[Start of section]

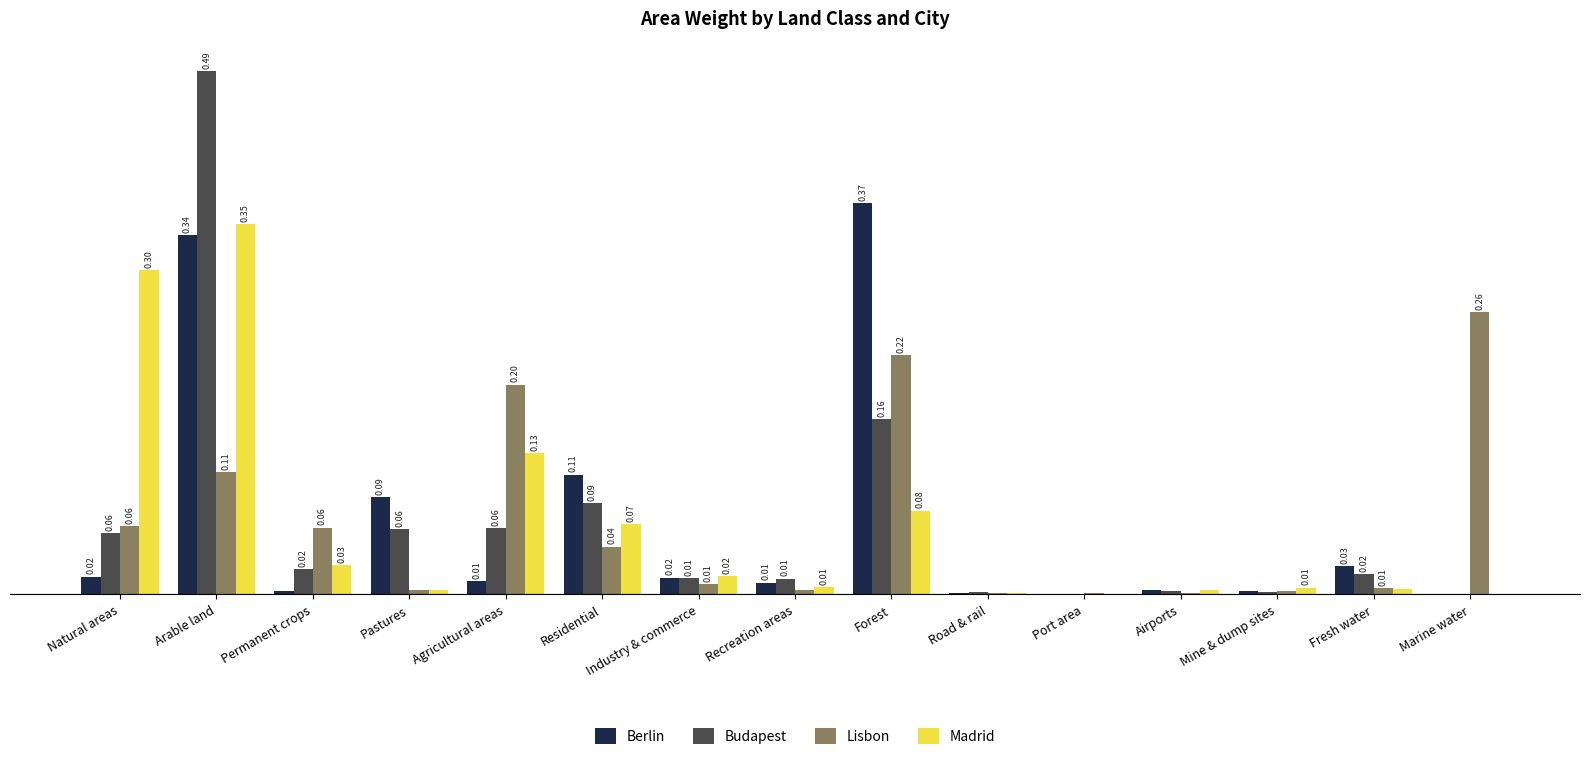

Which category has the highest value in the Madrid series?

Arable land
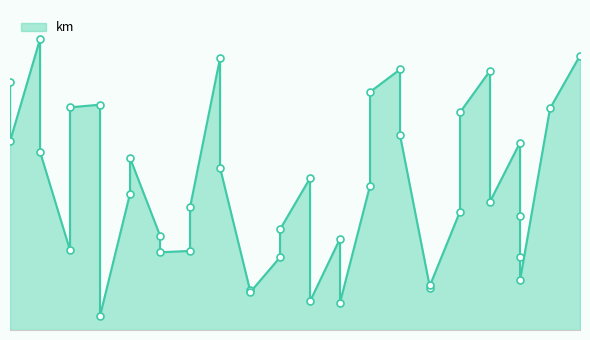

What is the ratio of the value at 2015-11-17 to the value at 2015-11-16?

0.6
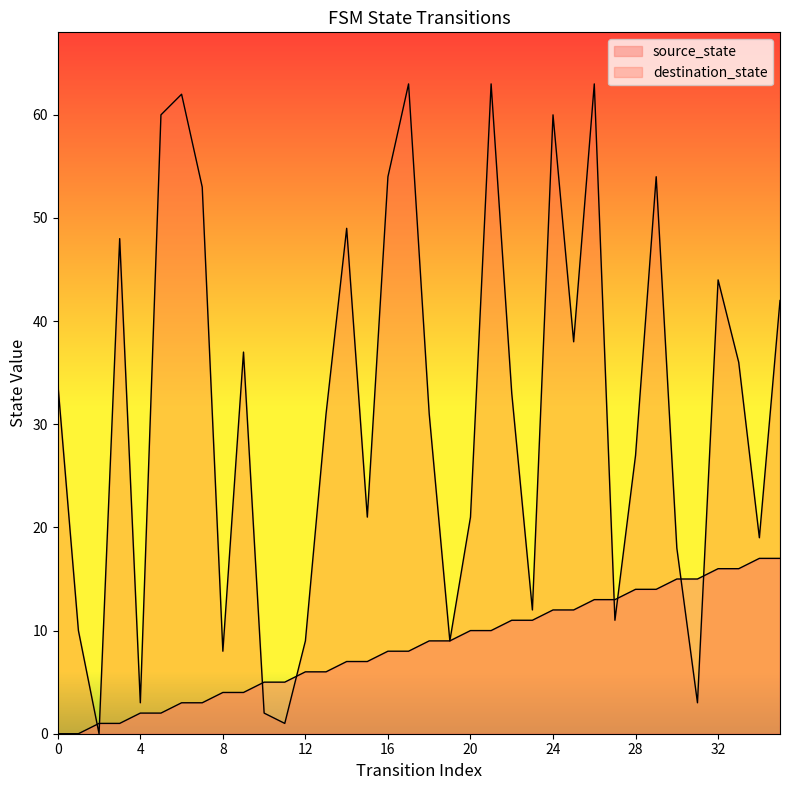

After their last crossing, which series has the higher values: destination_state or source_state?

destination_state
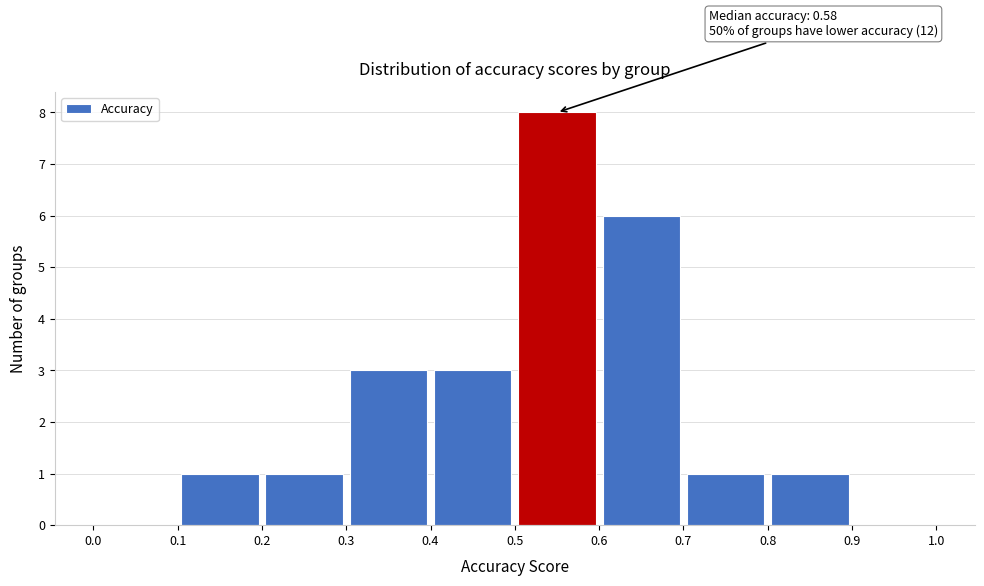

Which range on the x-axis has the tallest bar?

0.5 to 0.6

[End of section]

TRY IT - Give back every line of the items above word for word, leaving out the pictures.

ANSWER SPACE -
Which category has the highest value in the Madrid series?

Arable land

What is the ratio of the value at 2015-11-17 to the value at 2015-11-16?

0.6

After their last crossing, which series has the higher values: destination_state or source_state?

destination_state

Which range on the x-axis has the tallest bar?

0.5 to 0.6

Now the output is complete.